A new report from a regional Federal Reserve finds that waves of immigration have strengthened the U.S. economy while causing little inflation.

The report comes as immigration has become a political flashpoint. Fed Chairman Jerome Powell was asked about it on Tuesday by Republican Senator and possible Trump running mate for this year's presidential election, J.D. Vance. "In the long run, immigration is neutral for inflation; in the short run, it can be helpful because the labor market gets looser and you get more people coming in," Powell said.

Vance's claim that immigration may be driving up housing costs may be true in certain specific markets, but not for the country as a whole.

In contrast, the Dallas Fed report said immigration may have led to a slight increase in inflation, but that the increase was offset by improved output.

The Dallas Fed report analyzed immigration waves using data from the Congressional Budget Office and the Current Population Survey. Dallas Fed economists noted that the Current Population Survey data showed that about 60% of recent immigrants have found jobs.

Economists at the Dallas Fed predict in their modeling that U.S. quarterly GDP will grow by about 0.7% in 2024, before slowing to between 0.3% and 0.4% in the following two years.
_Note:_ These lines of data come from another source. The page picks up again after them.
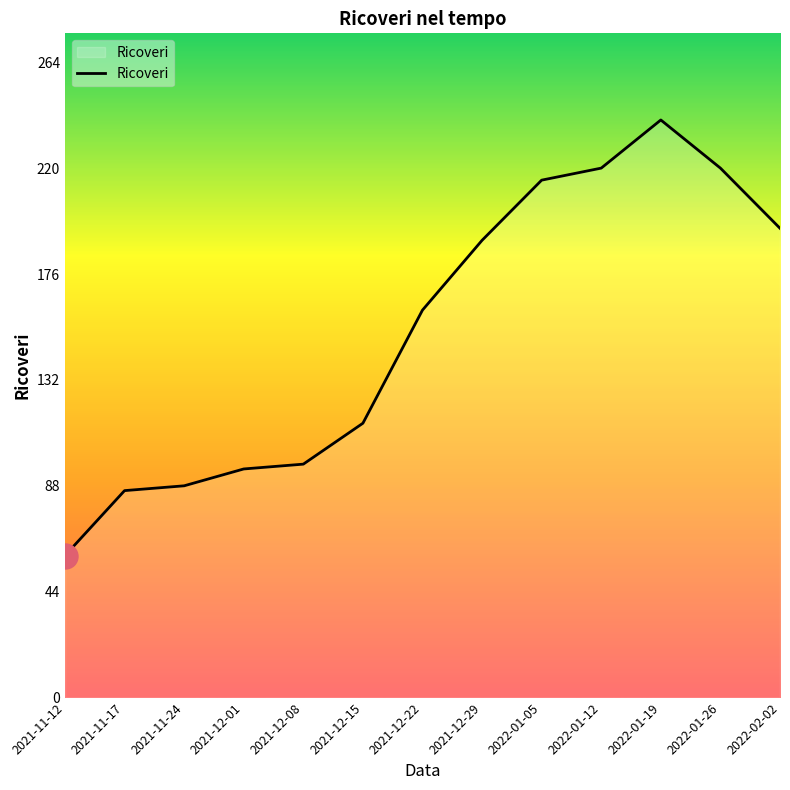

What is the sum of all values?

1980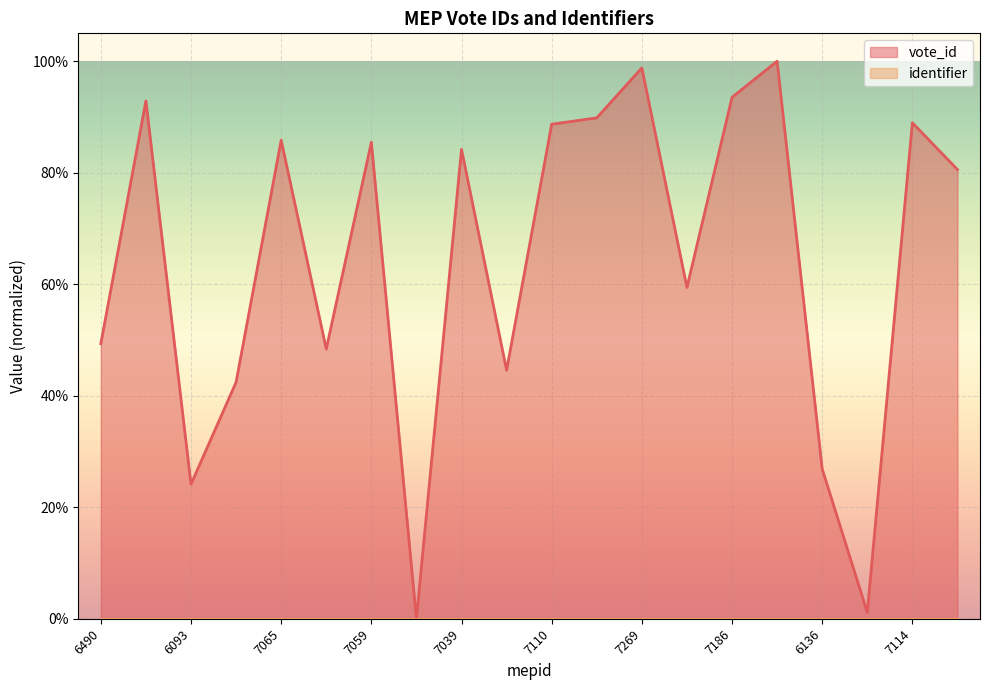

How many data points does each series have?

20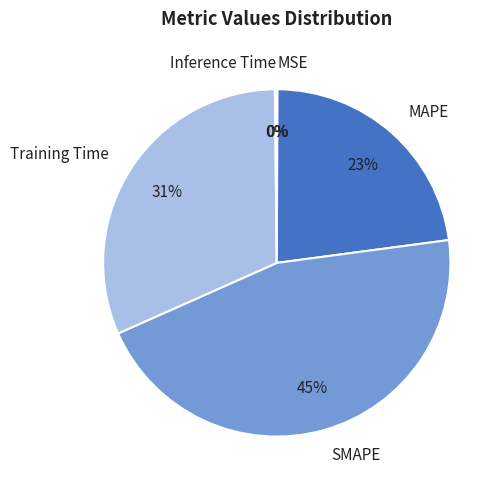

Between Training Time and SMAPE, which is larger?

SMAPE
Inflation, by contrast, is likely to be no more than 0.1%.

Dallas Fed economists said the Norwegian data and Spanish model generally support their findings. In terms of the mechanism of employment growth, they pointed out that while the labor force has increased, capital can only slowly meet this growth, which depresses inflation-adjusted wages. They said that households may temporarily reduce consumption and choose to increase working hours, but overall, the increase in demand for goods will exceed supply, thus putting upward pressure on inflation.